Whatever happened to… the Domesday Discs?

Who remembers the BBC Domesday Project and the resulting Domesday Discs?

Well, I do at least. I’m not quite sure why, but the other day I started wondering what had happened to the project and the collected data.

Never heard of the project? Well, back in 1984 the BBC started a project with a number of companies to create a modern version of the Domesday book which was due to celebrate its 900th anniversary in 1986. School children were asked to write about their local area and send in photographs. All of this data was then collated onto two laser discs, along with statistics such as census data as well as maps, short videos and virtual walks around parts of the country. The texts that the children had written were saved as teletext pages and the whole thing required a specially adapted BBC micro computer to run.

I’m not quite sure if I ever wrote anything in school that got submitted to the project, but I do remember some years later when the discs were available that we didn’t have them at my school or in our local library, so when a set became available at another school it was arranged for me to spend an evening looking at them.

In the days before the World Wide Web and all the modern sources of information that are now available, this was a fascinating project of which I know no equal, and a few days ago I started wondering what had happened to all of that data and I was surprised to find an answer so quickly just by searching the internet.

Actually, what seemed like a revolution in terms of the amount of data back then is by comparison today quite small. Each of the laser discs could store 300MB on each side, meaning the combination of both sides stored less than a data CD today.

Recently, a project had been set up to recover the data and make it readable again. This included reverse engineering a set of discs to convert the data into modern formats. I read all about this at a fascinating website called Domesday Redux. Then I came across another site about the history of the project.

But the main surprise was this site: www.domesday1986.com – this is the result of that reverse engineering, an online version of the community disc (the one with the children’s texts and photos on).

I have been able to re-visit texts about places that I used to live and go to school in, and I have seen photos of those places as they were in 1984-1986, even one showing my school and the house that I used to live in!

Visiting that site is a real treat and I am so glad to have found it. Let’s hope that it remains on-line as long as possible so that future generations can learn about how we put together this amazing collection of information – without writing a single E-mail!

The secret Indian army of WWII

I’m always fascinated by lost tales from World War II – small unknown facts that have only now been made public.

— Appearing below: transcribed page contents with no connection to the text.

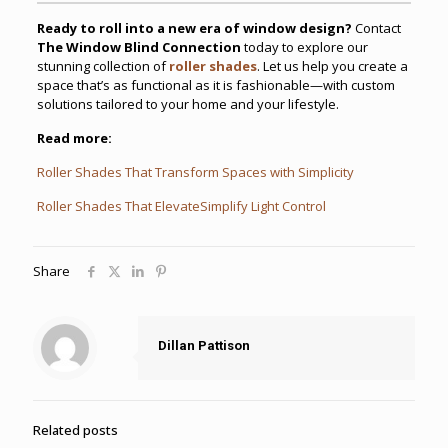
Ready to roll into a new era of window design?
Contact
The Window Blind Connection
today to explore our
stunning collection of
roller shades
. Let us help you create a
space that’s as functional as it is fashionable—with custom
solutions tailored to your home and your lifestyle.
Read more:
Roller Shades That Transform Spaces with Simplicity
Roller Shades That ElevateSimplify Light Control
Share
Dillan Pattison
Related posts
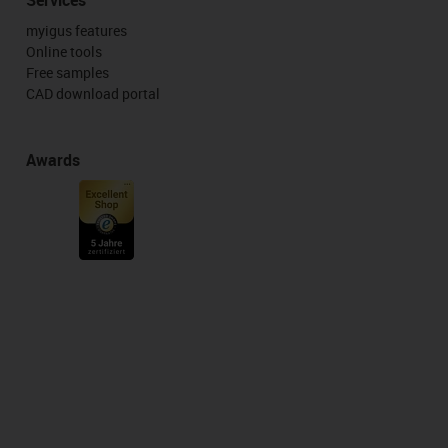
myigus features
Online tools
Free samples
CAD download portal
Awards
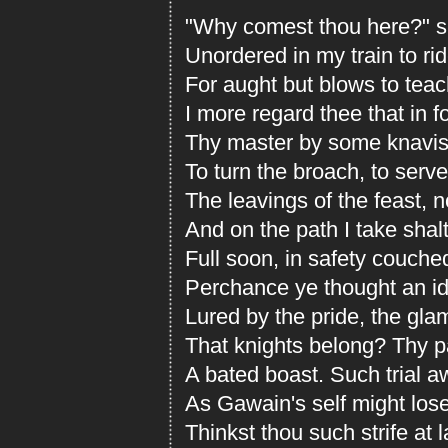
"Why comest thou here?" sh
Unordered in my train to r
For aught but blows to tea
I more regard thee that in f
Thy master by some knavis
To turn the broach, to serve
The leavings of the feast, n
And on the path I take shal
Full soon, in safety couche
Perchance ye thought an idl
Lured by the pride, the gla
That knights belong? Thy p
A bated boast. Such trial a
As Gawain's self might lose
Thinkst thou such strife at l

Such stories are not becoming rare, so I was interested to read this report on a secret army of recruits from India that had trained in Germany.

The information had originally been locked away for 75 years, having been deemed too sensitive to be made public any earlier, but now it has been and it really does stun me as to the countries involved.

When you learn about the British Raj in India and the time around WWII, you learn about the threat from the Japanese army. The thought that Nazi Germany was training Indian recruits in secret is something completely new.

I have certainly never heard of the “Free India Legion” defending the Atlantic Wall before.

I wonder what other secrets are in the archives, waiting to be discovered before the people who were alive then can no longer enlighten us to their personal experiences.

One example are the documents concerning the occupation of the Channel Islands – these were sealed for 100 years!

Will these now be available earlier as well?

I’ll leave the 9th May 2045 in my diary for the moment.

Learning to speak a language – and be tested on it

I remember when GCSEs were first introduced – I myself was in the first year to take them for mathematics, and the second year for other subjects such as languages. The idea was to put more emphasis on being able to do something, than being able to be tested on it.

So in languages more effort was put in being able to speak a language and make yourself understood, and a little bit less was put into writing it and the grammar – something that my university would later complain about.

So the idea that pupils should no longer have oral examinations on these subjects is a bit worrying – for me it seems like another step back from leaning the language thoroughly.

I don’t remember that much about my GCSE oral exams, but I remember that certain situations had to be prepared and you learnt a lot of set phrases at the time. I do, however, clearly remember my A-level German oral exam (which I got an ‘A’ in 🙂 and it was maybe stressful, but it was a positive experience to come out of the exam and to be able to say that I had managed to keep going in German for the entire duration.

So why get rid of this part of the exam process?

There is nothing to be gained in my opinion from only having the spoken skills assessed – as at the first opportunity in the workplace these skills may really be tested.

I used to interview students coming to Germany for placements here – and I carried out the interviews in German.

Of course, having been through the system myself, I had an advantage over a native speaker in that I knew what vocabulary a student would or would not know, and could as such make the interview easy or difficult.

In fact, it was not only important to be able to speak German, but to have the confidence to do it!

I gained a lot of confidence in my A-level oral exam – and a lot more on subsequent trips to Germany when I sometimes had no alternative but to explain myself in German.

Please don’t take this confidence booster away from today’s schoolchildren!